- [MATERIAL FOR THIS EXERCISE]:

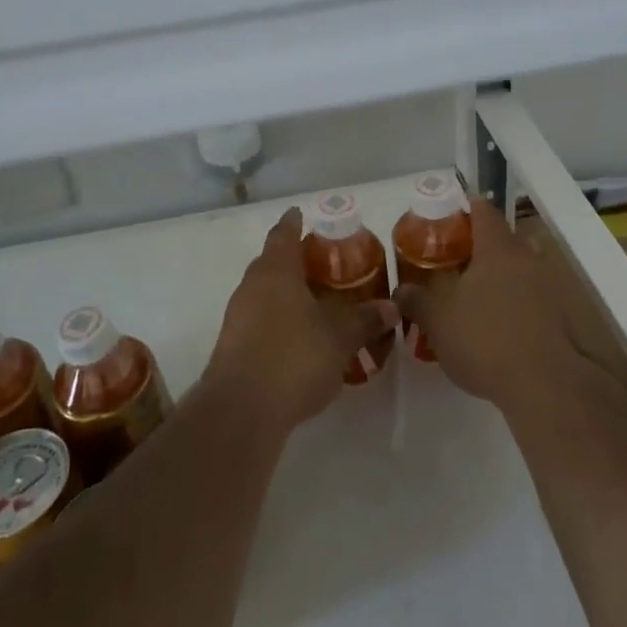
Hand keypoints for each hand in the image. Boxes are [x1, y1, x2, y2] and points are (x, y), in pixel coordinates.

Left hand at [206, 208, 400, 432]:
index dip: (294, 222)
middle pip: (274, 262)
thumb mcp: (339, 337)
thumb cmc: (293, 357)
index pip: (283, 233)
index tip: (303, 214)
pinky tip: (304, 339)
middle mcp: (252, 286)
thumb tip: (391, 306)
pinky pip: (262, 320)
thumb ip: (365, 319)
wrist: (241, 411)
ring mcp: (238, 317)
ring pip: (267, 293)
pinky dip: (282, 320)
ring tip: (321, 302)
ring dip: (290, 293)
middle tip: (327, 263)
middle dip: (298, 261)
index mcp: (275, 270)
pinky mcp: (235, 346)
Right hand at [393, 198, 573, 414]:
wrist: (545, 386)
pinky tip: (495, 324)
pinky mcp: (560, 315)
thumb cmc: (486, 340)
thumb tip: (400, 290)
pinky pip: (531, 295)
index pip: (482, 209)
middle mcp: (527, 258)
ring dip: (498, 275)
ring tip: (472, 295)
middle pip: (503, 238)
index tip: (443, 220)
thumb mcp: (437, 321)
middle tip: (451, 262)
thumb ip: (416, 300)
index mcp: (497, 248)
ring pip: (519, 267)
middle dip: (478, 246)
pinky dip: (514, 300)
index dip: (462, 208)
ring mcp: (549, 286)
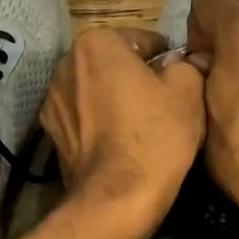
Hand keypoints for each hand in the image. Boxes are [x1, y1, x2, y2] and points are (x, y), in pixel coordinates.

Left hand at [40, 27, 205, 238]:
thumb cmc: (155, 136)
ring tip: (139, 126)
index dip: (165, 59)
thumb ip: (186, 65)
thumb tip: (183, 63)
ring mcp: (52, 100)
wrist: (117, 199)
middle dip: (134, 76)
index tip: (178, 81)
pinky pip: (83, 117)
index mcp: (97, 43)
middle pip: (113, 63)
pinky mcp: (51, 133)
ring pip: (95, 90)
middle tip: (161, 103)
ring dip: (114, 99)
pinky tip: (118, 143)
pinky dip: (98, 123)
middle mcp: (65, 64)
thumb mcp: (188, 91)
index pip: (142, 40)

==

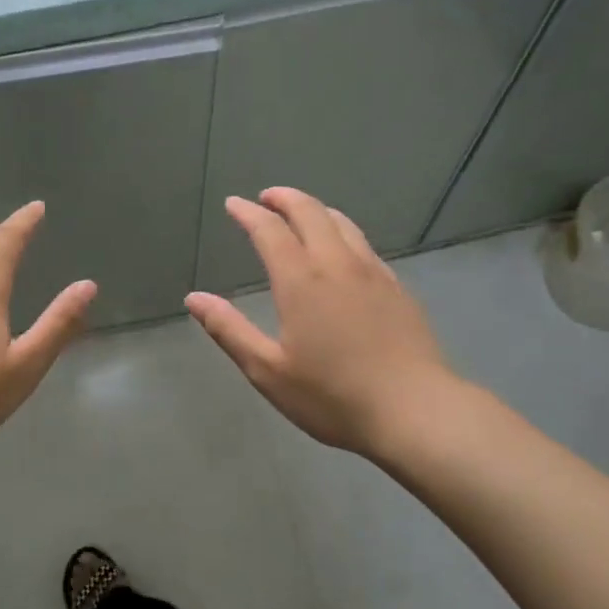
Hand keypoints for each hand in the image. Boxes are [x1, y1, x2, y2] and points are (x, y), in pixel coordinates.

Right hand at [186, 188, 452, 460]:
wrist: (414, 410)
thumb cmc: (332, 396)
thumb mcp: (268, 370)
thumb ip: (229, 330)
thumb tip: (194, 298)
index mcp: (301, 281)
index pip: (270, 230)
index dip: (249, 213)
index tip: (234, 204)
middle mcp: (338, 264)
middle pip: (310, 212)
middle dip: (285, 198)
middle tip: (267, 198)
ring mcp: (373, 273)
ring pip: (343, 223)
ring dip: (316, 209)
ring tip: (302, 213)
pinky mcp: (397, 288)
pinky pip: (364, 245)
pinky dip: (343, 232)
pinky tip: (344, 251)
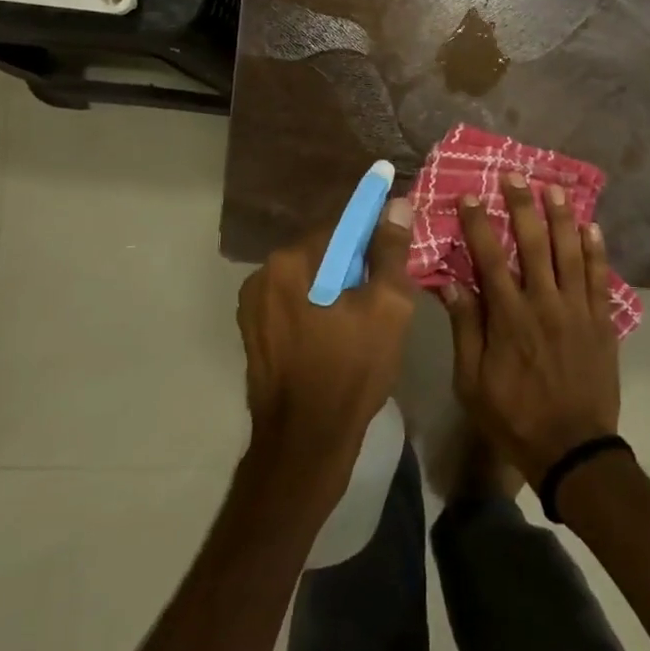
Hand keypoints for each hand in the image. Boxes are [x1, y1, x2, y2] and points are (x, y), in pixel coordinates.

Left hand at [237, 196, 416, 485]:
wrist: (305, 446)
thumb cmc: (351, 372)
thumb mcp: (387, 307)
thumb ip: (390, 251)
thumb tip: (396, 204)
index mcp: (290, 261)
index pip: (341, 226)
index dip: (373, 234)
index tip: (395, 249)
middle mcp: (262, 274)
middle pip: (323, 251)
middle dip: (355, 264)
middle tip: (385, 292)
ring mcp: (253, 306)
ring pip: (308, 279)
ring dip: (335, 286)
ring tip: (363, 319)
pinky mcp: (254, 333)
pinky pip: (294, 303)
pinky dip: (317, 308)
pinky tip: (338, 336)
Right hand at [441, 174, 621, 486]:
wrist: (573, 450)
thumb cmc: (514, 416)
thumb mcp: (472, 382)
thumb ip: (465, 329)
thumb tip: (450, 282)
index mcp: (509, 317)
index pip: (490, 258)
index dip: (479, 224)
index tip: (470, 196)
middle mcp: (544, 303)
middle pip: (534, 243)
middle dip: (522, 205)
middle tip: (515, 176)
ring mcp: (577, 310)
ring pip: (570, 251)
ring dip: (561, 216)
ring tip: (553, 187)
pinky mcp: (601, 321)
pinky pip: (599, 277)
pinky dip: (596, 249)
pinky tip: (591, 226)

* * *

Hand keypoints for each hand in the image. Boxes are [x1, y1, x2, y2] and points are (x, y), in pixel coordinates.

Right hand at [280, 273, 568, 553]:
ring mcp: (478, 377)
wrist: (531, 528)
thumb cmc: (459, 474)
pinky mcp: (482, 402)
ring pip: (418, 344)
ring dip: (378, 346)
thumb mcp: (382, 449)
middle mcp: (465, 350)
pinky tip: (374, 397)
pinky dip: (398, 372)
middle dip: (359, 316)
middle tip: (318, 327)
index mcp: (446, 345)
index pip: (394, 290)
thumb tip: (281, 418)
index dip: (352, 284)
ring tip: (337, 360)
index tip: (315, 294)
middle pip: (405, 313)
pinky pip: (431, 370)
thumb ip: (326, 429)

- [ACTIVITY]: Given the entries above, transcribe exactly the lines from the one holding "middle dip: (285, 198)" through the one holding "ring pip: (308, 279)"; pictures do not belong in the transcription.

- [OUTPUT OF THE TASK]:
middle dip: (285, 198)
middle tip: (267, 198)
ring mcp: (373, 273)
ring pip: (343, 223)
ring dip: (316, 209)
ring tip: (302, 213)
pinky mcp: (397, 288)
pinky pip: (364, 245)
pinky dip: (343, 232)
pinky tip: (344, 251)
Hand keypoints for each hand in the image. Boxes are [x1, y1, x2, y2] and points are (x, y), in pixel coordinates.

Left hand at [237, 196, 416, 485]:
wrist: (305, 446)
thumb cmc: (351, 372)
thumb mcp: (387, 307)
thumb ip: (390, 251)
thumb tip: (396, 204)
index mcp: (290, 261)
index pip: (341, 226)
index dip: (373, 234)
index tip: (395, 249)
middle mcp: (262, 274)
middle pip: (323, 251)
middle dip: (355, 264)
middle tip: (385, 292)
ring mcp: (253, 306)
ring pip: (308, 279)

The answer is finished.